The marked increase in the prevalence of attention-deficit/hyperactivity disorder (ADHD) among university students gives rise to questions about how best to diagnose in this setting. The aim of the present study was to calculate ADHD prevalence in a large non-clinical sample of medical students using a stepwise design and to determine whether ADHD diagnosis varies if interviewees use additional probing procedures to obtain examples of positive DSM items.
A total of 726 students were screened with the Adult Self-Report Scale (ASRS) and invited for an interview with the Kiddie Schedule for Affective Disorders and Schizophrenia (K-SADS) adapted for adults.

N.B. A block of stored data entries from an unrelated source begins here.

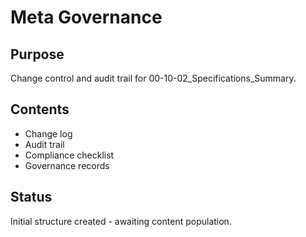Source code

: # Meta Governance

## Purpose
Change control and audit trail for 00-10-02_Specifications_Summary.

## Contents
- Change log
- Audit trail
- Compliance checklist
- Governance records

## Status
Initial structure created - awaiting content population.
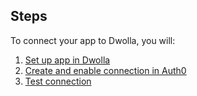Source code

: ## Steps

To connect your app to Dwolla, you will:

1. [Set up app in Dwolla](#set-up-app-in-dwolla)
2. [Create and enable connection in Auth0](#create-and-enable-connection-in-auth0)
3. [Test connection](#test-connection)
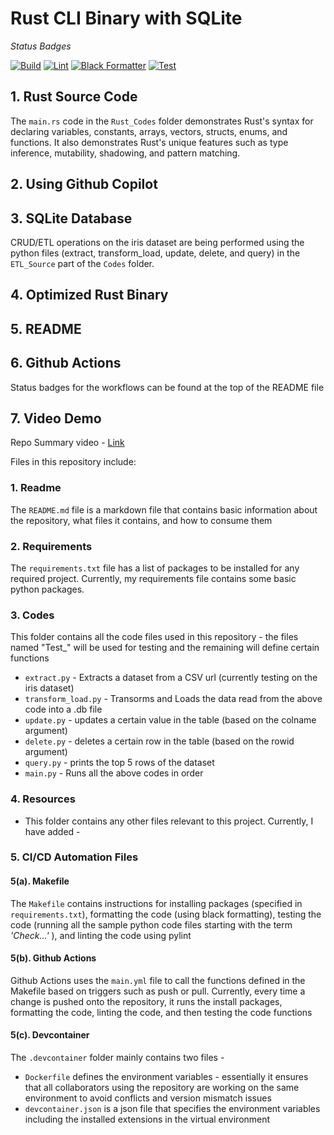 # Rust CLI Binary with SQLite 

*Status Badges*

[![Build](https://github.com/nogibjj/DukeIDS706_ds655_IndividualProject02/actions/workflows/01_Install.yml/badge.svg)](https://github.com/nogibjj/DukeIDS706_ds655_IndividualProject02/actions/workflows/01_Install.yml) [![Lint](https://github.com/nogibjj/DukeIDS706_ds655_IndividualProject02/actions/workflows/03_Lint.yml/badge.svg)](https://github.com/nogibjj/DukeIDS706_ds655_IndividualProject02/actions/workflows/03_Lint.yml) [![Black Formatter](https://github.com/nogibjj/DukeIDS706_ds655_IndividualProject02/actions/workflows/02_Format.yml/badge.svg)](https://github.com/nogibjj/DukeIDS706_ds655_IndividualProject02/actions/workflows/02_Format.yml) [![Test](https://github.com/nogibjj/DukeIDS706_ds655_IndividualProject02/actions/workflows/04_Test.yml/badge.svg)](https://github.com/nogibjj/DukeIDS706_ds655_IndividualProject02/actions/workflows/04_Test.yml)


## 1. Rust Source Code
The `main.rs` code in the `Rust_Codes` folder demonstrates Rust's syntax for declaring variables, constants, arrays, vectors, structs, enums, and functions. It also demonstrates Rust's unique features such as type inference, mutability, shadowing, and pattern matching.

## 2. Using Github Copilot
## 3. SQLite Database 
CRUD/ETL operations on the iris dataset are being performed using the python files (extract, transform_load, update, delete, and query) in the `ETL_Source` part of the `Codes` folder.  
## 4. Optimized Rust Binary
## 5. README
## 6. Github Actions
Status badges for the workflows can be found at the top of the README file
## 7. Video Demo
Repo Summary video - [Link]()







Files in this repository include:


### 1. Readme
  The `README.md` file is a markdown file that contains basic information about the repository, what files it contains, and how to consume them


### 2. Requirements
  The `requirements.txt` file has a list of packages to be installed for any required project. Currently, my requirements file contains some basic python packages.


### 3. Codes
  This folder contains all the code files used in this repository - the files named "Test_" will be used for testing and the remaining will define certain functions
  * `extract.py` - Extracts a dataset from a CSV url (currently testing on the iris dataset)
  * `transform_load.py` - Transorms and Loads the data read from the above code into a .db file
  * `update.py` - updates a certain value in the table (based on the colname argument)
  * `delete.py` - deletes a certain row in the table (based on the rowid argument)
  * `query.py` - prints the top 5 rows of the dataset
  * `main.py` - Runs all the above codes in order


### 4. Resources
  -  This folder contains any other files relevant to this project. Currently, I have added -


### 5. CI/CD Automation Files


  #### 5(a). Makefile
  The `Makefile` contains instructions for installing packages (specified in `requirements.txt`), formatting the code (using black formatting), testing the code (running all the sample python code files starting with the term *'Check...'* ), and linting the code using pylint


  #### 5(b). Github Actions
  Github Actions uses the `main.yml` file to call the functions defined in the Makefile based on triggers such as push or pull. Currently, every time a change is pushed onto the repository, it runs the install packages, formatting the code, linting the code, and then testing the code functions


  #### 5(c). Devcontainer
  
  The `.devcontainer` folder mainly contains two files - 
  * `Dockerfile` defines the environment variables - essentially it ensures that all collaborators using the repository are working on the same environment to avoid conflicts and version mismatch issues
  * `devcontainer.json` is a json file that specifies the environment variables including the installed extensions in the virtual environment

The ASRS was positive for 247 students (37%), although only 83 (7.9%) received an ADHD diagnosis. ASRS sensitivity and specificity rates were 0.97 and 0.40, respectively. Probing procedures were used with a subgroup of 226 students, which decreased the number of ADHD diagnoses to 12 (4.5%).
Probing for an individual's real-life examples during the K-SADS interview almost halved ADHD prevalence rate based on the ASRS and K-SADS, which rendered the rate consistent with that typically reported for young adults. In reclassified cases, although examples of inattention did not match the corresponding DSM item, they often referred to another DSM inattention item.